Document Type

Dissertation

Date of Award

1977

Keywords

Etching, England, History, Landscape drawing

Degree Name

Doctor of Philosophy (PhD)

Department

Art History

First Advisor

Albert Boime

Second Advisor

Kenneth C. Lindsay

Third Advisor

Gabriel P. Weisberg

Subject Heading(s)

Landscapes in art--England ; Etching, British ; Printing--England--History

Abstract

Books on prints fall into two distinct categories: connoisseurship and instructional manuals devoted to techniques and methods. More than in any other area of art historical investigation, the study of prints has relied upon the distinction between subject matter and technical treatment. In the past this arbitrary distinction rarely permitted the intimate combination of theme and treatment for the study of a print as an integrated object. In printmaking, unlike oil painting, representational accuracy cannot be measured by a standard of “perfection of illusion.” The printmaker must consciously employ symbols or conventions of drawing. Printmaking, like poetry, may be said to be based upon the distance or disparity of form and expression through an understanding of the symbolic language of the print we are able to come to grips with that disparity and understand the print as a whole work of art.

By the early twentieth century the tradition of English landscape etching had faded. Interest in etching had been, primarily, focused on the work of Rembrandt and nineteenth-century printmakers; landscape prints of the seventeenth century were all but forgotten. This dissertation shows that the roots of etching in England reach back to the sixteenth century. By 1585 the first examples of landscape prints were produced in England but for some unexplained reason landscape etchers, unlike English engravers, mezzotinters, and aquatinters, have been ignored by art historians. Consequently, it was with surprise that, in discovering the work of these etchers, such a large corpus of material was brought to light.

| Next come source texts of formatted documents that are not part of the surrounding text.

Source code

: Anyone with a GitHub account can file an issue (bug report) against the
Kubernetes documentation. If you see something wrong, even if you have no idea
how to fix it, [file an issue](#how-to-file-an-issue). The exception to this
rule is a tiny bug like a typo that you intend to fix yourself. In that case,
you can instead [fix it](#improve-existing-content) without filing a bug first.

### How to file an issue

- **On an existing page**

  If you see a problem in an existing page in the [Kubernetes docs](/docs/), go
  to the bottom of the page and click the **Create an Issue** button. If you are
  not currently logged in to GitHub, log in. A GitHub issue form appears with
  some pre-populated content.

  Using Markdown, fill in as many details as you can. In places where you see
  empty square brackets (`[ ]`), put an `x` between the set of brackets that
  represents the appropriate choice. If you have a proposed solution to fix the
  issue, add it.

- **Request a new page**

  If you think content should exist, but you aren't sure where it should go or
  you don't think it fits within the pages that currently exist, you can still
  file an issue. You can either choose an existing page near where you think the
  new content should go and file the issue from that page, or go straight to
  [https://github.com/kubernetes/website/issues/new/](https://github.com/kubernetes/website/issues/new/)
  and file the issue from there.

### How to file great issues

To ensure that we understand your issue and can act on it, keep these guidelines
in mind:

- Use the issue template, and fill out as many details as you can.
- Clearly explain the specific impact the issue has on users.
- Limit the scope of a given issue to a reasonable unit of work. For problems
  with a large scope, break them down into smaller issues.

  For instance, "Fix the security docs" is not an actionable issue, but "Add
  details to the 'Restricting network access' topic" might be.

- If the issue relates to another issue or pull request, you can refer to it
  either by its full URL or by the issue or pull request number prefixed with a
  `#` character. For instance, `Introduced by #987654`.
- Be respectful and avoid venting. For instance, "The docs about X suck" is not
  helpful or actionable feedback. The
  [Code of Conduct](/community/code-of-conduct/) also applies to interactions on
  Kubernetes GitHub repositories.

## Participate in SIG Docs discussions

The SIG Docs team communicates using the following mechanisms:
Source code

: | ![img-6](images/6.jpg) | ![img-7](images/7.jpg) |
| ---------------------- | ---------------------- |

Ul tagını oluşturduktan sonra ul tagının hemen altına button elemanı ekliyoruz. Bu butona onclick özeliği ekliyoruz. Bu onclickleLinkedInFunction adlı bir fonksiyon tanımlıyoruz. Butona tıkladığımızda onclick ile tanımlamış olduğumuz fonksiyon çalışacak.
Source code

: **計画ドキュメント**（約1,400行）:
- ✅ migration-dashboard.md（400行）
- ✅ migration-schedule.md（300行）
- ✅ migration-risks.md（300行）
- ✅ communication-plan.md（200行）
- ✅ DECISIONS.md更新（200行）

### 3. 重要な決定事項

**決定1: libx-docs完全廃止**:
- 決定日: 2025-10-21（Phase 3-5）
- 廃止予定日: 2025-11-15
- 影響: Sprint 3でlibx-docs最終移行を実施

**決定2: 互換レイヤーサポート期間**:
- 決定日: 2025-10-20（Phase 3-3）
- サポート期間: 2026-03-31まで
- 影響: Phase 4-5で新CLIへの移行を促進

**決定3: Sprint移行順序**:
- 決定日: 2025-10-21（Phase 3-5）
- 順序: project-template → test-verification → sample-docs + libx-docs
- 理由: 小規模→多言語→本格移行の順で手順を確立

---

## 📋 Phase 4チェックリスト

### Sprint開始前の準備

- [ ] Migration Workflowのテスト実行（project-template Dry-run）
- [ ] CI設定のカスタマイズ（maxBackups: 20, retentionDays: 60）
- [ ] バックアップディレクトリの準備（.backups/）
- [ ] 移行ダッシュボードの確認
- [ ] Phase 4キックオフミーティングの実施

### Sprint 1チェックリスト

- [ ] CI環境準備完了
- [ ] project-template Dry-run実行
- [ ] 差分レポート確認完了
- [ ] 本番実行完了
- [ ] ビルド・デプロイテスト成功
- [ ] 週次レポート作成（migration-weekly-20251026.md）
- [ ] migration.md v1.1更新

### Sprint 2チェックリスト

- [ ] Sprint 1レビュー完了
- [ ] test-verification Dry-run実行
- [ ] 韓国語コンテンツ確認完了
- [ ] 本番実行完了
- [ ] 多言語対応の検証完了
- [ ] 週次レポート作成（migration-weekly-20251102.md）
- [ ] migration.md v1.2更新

The examination of landscape etching in England gives us important evidence of the seminal role that Dutch seventeenth-century art played in the development of the English landscape style. This dissertation documents the early work by immigrant artists who imported landscape art from the Low-lands to England. The landscape prints by the Dutch seventeenth-century artists were an important precedent for English artists who used these landscapes as models of technique and composition. In these landscapes English artists of the seventeenth and eighteenth centuries found a storehouse of ideas and techniques which they employed almost indiscriminately without regard for the topography of the scene: English artists were stimulated by “foreign” scenes and it made little difference if the scene was of Italy, the Alps, or the Low-lands. The study of Dutch artists who worked in England (and the Dutch art imported into England) permits a reexamination of certain aspects of English art. Dutch art preceded the importation of Italianate art which can no longer be thought of as the prime stimulus for the English school of landscape painting. The art of George Robertson, Richard Byron, Charles Bretherton, John Clerk of Eldin shows the pervasive impact of Dutch art in the eighteenth century so the “renaissance” of interest in Dutch seventeenth-century art by nineteenth-century artists can also be reinterpreted.

In seventeenth-century England the romantic had been redefined as a fascination with an attitude towards the foreign and the exotic. The aesthetic theories of the landscape of the eighteenth century, especially those by Edmund Burke and Reverend William Gilpin, did not introduce new attitudes towards the landscape but rather served to define and formalize the aesthetic qualities that had been evident in landscape prints of the seventeenth and early eighteenth centuries.

One of the tasks of this dissertation will be the examination of landscape prints in relation to sociological and cultural conditions that are reflected by their purchase. It is hoped that the main emphasis of this study, the emergence of landscape etching, will shed important light on the development of an English style prior to the industrial revolution.